Camera metadata records:
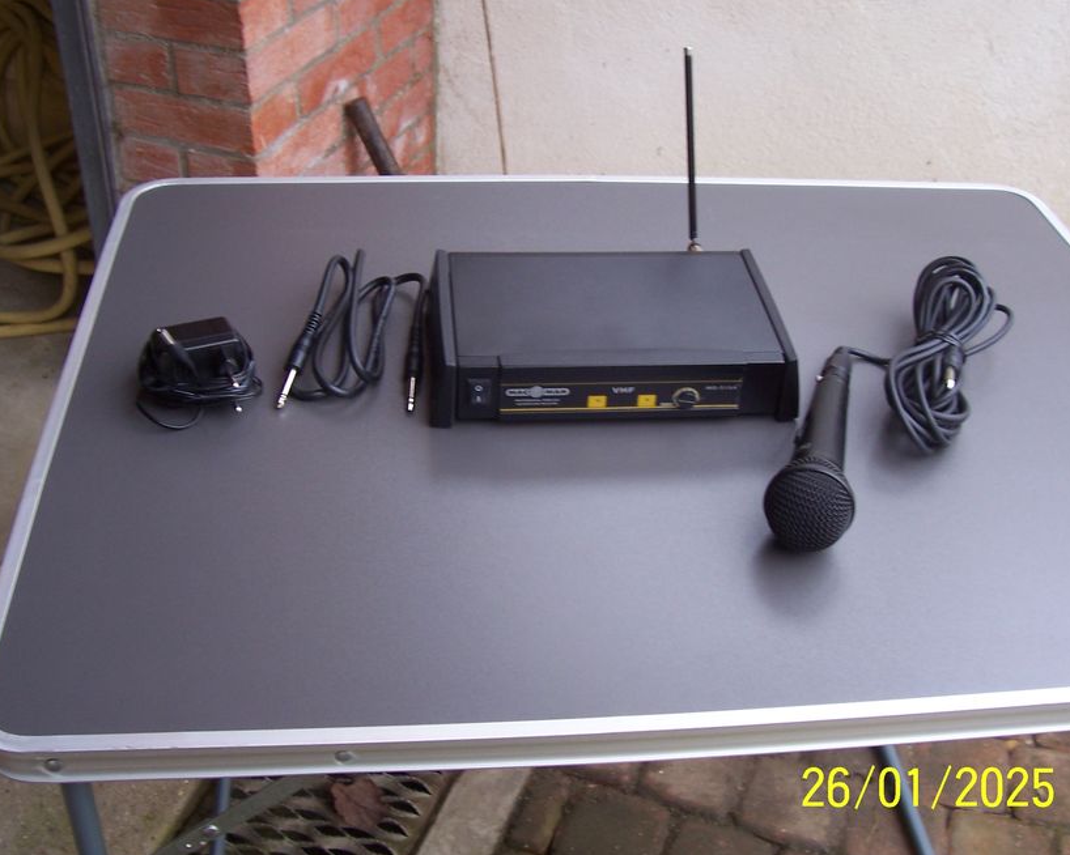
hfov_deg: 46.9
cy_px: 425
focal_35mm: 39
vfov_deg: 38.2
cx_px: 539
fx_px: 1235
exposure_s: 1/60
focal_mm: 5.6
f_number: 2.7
---
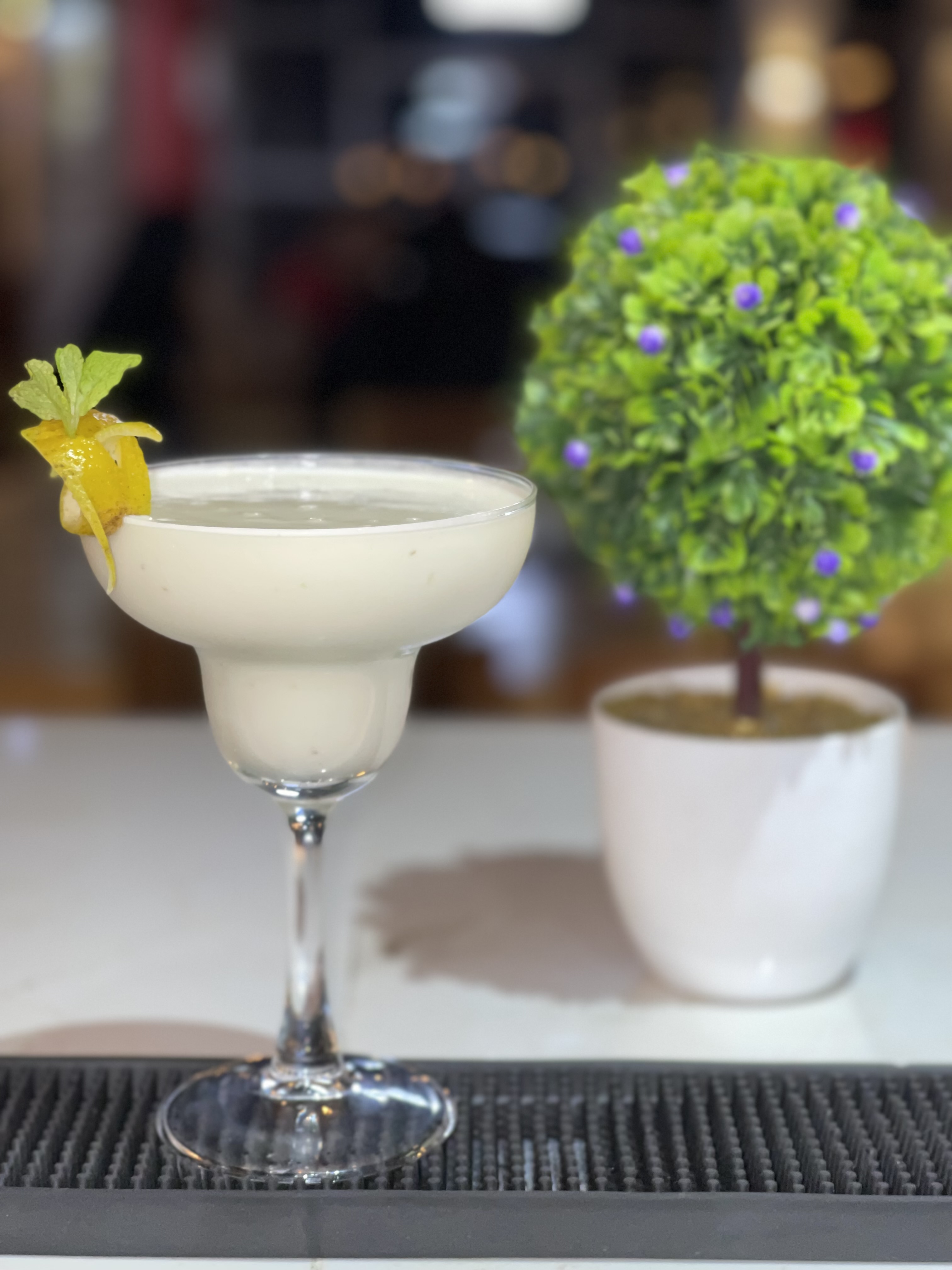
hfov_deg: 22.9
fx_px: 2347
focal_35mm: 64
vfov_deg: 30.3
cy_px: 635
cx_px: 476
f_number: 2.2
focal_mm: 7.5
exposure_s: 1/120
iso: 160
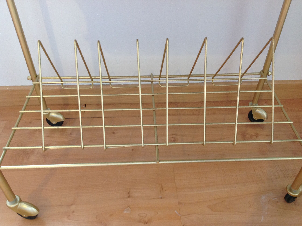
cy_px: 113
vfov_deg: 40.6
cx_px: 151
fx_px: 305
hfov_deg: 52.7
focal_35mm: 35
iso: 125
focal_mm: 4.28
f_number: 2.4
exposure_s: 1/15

◆ About this exercise
Using the data above, print exactly the lines from the line that contains "hfov_deg: 46.9" through the line that contains "f_number: 2.7", with both included.

◆ Result of the task
hfov_deg: 46.9
cy_px: 425
focal_35mm: 39
vfov_deg: 38.2
cx_px: 539
fx_px: 1235
exposure_s: 1/60
focal_mm: 5.6
f_number: 2.7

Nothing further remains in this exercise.